#### Supplied passage ####
The housing measures announced yesterday as part of the Government's intended autumn fightback were classically Brownite – a repackaging of already announced or pre-leaked initiatives collectively adding up to not very much at all.

The one action of any significance was raising the stamp duty threshold from £125,000 to £175,000, though even this is being widely dismissed as too little too late. When Norman Lamont announced a similar tax holiday on house purchases back in the early 1990s, it had virtually no effect on the bombed-out housing market, which didn't begin properly to recover until some years later.

A saving of just 1 per cent on purchases up to £175,000 might be regarded as similarly ineffective. Even so, it shouldn't be altogether ridiculed. It's better than nothing, and, if applied to house purchases over the last year, would have taken approximately 230,000 out of paying any stamp duty at all at a cost to the Government of some £600m. Approximately a half of all house purchases will now escape tax.

On the whole, however, the measures are too limited and complex to have any meaningful impact, for which we should by and large be grateful. Beyond providing a social safety net for those who run into genuine difficulties with their housing needs, the Government shouldn't be interfering with the housing market at all. The adjustment now under way must be left to run its course, however painful, if things are to get back on an even keel.

In any case, yesterday's measures should be regarded as just the hors d'oeuvre before the bigger debate on whether more root-and-branch action is required of the Government to save the housing market from lasting nemesis. The Government's special liquidity scheme (SLS), designed to ease the funding difficulties of banks by allowing them to swap mortgage assets for more liquid government bonds, comes to an end next month, and it is not yet settled what, if anything, should replace it.

The collapse in housing market confidence has caused wholesale funding of the mortgage market to virtually dry up, leaving banks struggling to refinance their loans as they fall due. This, in turn, has led to a mortgage famine, which is instructing the fall in house prices and transactions.

Alistair Darling, the Chancellor, says he'll await the recommendations of Sir James Crosby, the former HBOS chief instructed with finding solutions to the present crisis in mortgage markets, before deciding what to do with the SLS. The Government has been at pains to keep the extent of the scheme's utilisation thus far under wraps, though an estimate from UBS yesterday that it could already be as high as £200bn was being widely dismissed as fanciful.
#### Information supplied ####
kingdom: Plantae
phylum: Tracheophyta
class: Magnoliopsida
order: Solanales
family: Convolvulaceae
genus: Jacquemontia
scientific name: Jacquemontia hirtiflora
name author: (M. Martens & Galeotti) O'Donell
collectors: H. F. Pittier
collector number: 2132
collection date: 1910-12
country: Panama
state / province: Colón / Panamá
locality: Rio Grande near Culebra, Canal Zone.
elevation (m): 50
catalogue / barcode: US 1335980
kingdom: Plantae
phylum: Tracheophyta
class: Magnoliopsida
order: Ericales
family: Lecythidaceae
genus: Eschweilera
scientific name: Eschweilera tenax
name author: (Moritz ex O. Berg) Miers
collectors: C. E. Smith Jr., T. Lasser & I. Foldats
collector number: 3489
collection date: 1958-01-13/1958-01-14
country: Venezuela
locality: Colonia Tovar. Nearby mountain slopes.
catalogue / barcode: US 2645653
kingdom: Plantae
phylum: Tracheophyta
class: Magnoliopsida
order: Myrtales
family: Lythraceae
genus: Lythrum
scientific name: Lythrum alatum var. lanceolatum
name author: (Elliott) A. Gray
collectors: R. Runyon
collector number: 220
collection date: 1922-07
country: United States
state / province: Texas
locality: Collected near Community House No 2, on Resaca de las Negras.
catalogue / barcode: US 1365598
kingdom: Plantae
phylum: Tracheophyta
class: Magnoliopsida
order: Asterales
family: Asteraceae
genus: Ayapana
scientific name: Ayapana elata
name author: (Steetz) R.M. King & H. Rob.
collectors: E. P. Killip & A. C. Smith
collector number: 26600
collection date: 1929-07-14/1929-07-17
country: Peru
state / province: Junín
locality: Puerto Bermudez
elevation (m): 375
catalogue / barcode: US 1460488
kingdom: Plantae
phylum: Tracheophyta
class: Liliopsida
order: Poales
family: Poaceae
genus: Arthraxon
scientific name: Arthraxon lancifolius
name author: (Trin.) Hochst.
####
### Goal A
According to the housing commentary, what stamp duty threshold change was announced?
### Goal B
Reproduce the stretch of the housing commentary from "Alistair Darling, the" through "dismissed as fanciful.", swapping "solutions" for "remedies".
Rely only on the housing commentary for the answers.

### Worked answer A
The threshold was raised from £125,000 to £175,000.

### Worked answer B
Alistair Darling, the Chancellor, says he'll await the recommendations of Sir James Crosby, the former HBOS chief instructed with finding remedies to the present crisis in mortgage markets, before deciding what to do with the SLS. The Government has been at pains to keep the extent of the scheme's utilisation thus far under wraps, though an estimate from UBS yesterday that it could already be as high as £200bn was being widely dismissed as fanciful.